Ads

Jumat, 16 November 2018

Pendekar Kelana Jilid 73

“Aku bernama Pek Bwe Hwa,” katanya singkat.

Coa Leng Kun mengerutkan alisnya dan memandang tajam.
“She Pek? Aku pernah mendengar akan keluarga Pek yang menjadi ketua dari perkumpulan Pek-sim-pang (Perkumpulan Hati Putih) yang berada di Kong-guan di propinsi Secuan. Entah apa hubungan nona dengan mereka?”

Bwe Hwa tersenyum. Pemuda ini agaknya mengenal dunia kangouw, karena perkumpulan Pek-sim-pang yang berada ditempat yang demikian jauhnya, dapat dia kenali.

“Ketua Pek-sim-pang adalah kakekku,” ia menerangkan dengan pendek.

“Ah, kalau begitu aku bersikap kurang hormat kepadamu, nona Pek!” Coa Leng Kun kembali menjura dan memberi hormat. “Tidak mengherankan kalau nona begini lihai dan budiman, kiranya nona adalah cucu ketua Pek-sim-pang!”

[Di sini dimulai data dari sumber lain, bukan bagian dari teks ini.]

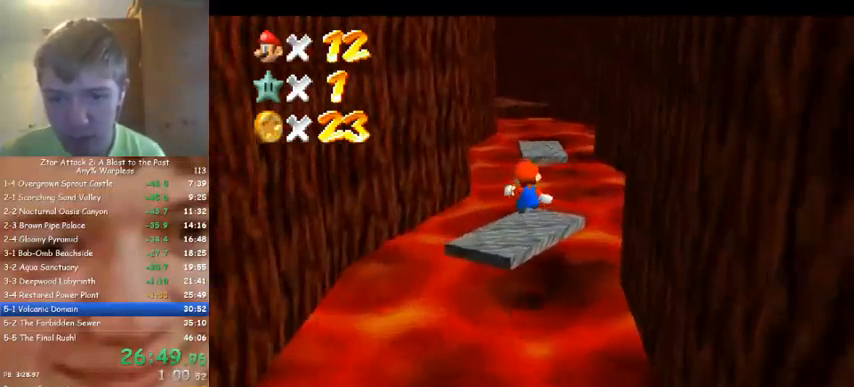
{"buttons": [], "left_stick": "up", "events": [[233, "left_stick", "up"]]}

“Sudahlah, tidak perlu basa basi ini. Sebetulnya, apa yang mendorongmu datang ke Kui-liong-san ini, saudara Coa Leng Kun? Tempat ini tidak layak untuk didatangi orang yang berpesiar.”

Coa Leng Kun tersenyum.
“Tepat sekali pertanyaanmu, nona Pek. Di dalam hatiku juga ada pertanyaan seperti itu untukmu. Engkau seorang gadis, lebih aneh lagi berada di tempat liar dan berbahaya seperti ini. Akan tetapi melihat kelihaianmu, aku mengerti jawabannya.”

“Hemm, coba terangkan kalau benar engkau mengerti mengapa aku datang ke tempat ini.”

“Menurut dugaanku, engkau tentu datang ke tempat ini sehubungan dengan Pek-lui-kiam! Kui-liong-san terkenal sebagai tempat yang gawat, berbahaya dan ditakuti semua orang. Akan tetapi tempat ini juga menarik karena ada desas-desus bahwa Pek-lui-kiam berada di tangan Ang I Sianjin, ketua Kui-jiauw-pang yang berpusat di puncak bukit ini. Maka, apalagi yang menarik hatimu untuk berkunjung kesini kalau tidak karena Pek-lui-kiam?”

Bwe Hwa tersenyum. Dia mulai tertarik kepada pemuda ini. Sikapnya halus dan sopan, akan tetapi ramah dan terbuka sehingga dara ini menilai bahwa Leng Kun tentu seorang pemuda terpelajar dan juga pandai ilmu silat yang jujur.

“Kalau dugaanmu begitu, demikian pula dugaanku. Engkau tentu datang kesini karena Pek-lui-kiam pula,” katanya.

Coa Leng Kun tertawa.
“Engkau cerdik dan menduga dengan tepat, nona. Akan tetapi sedikit sekali harapan bagiku untuk berhasil merebut pusaka itu kalau mengingat bahwa orang-orang pandai seperti nona juga ikut memperebutkan. Biarlah aku hanya meramaikan suasana dan ikut menonton saja.”

Pemuda ini pandai merendahkan dirinya sendiri, sikap rendah hati yang baik, pikir Bwe Hwa. Timbul keinginannya untuk mengukur sampai dimana kehebatan ilmu silatnya.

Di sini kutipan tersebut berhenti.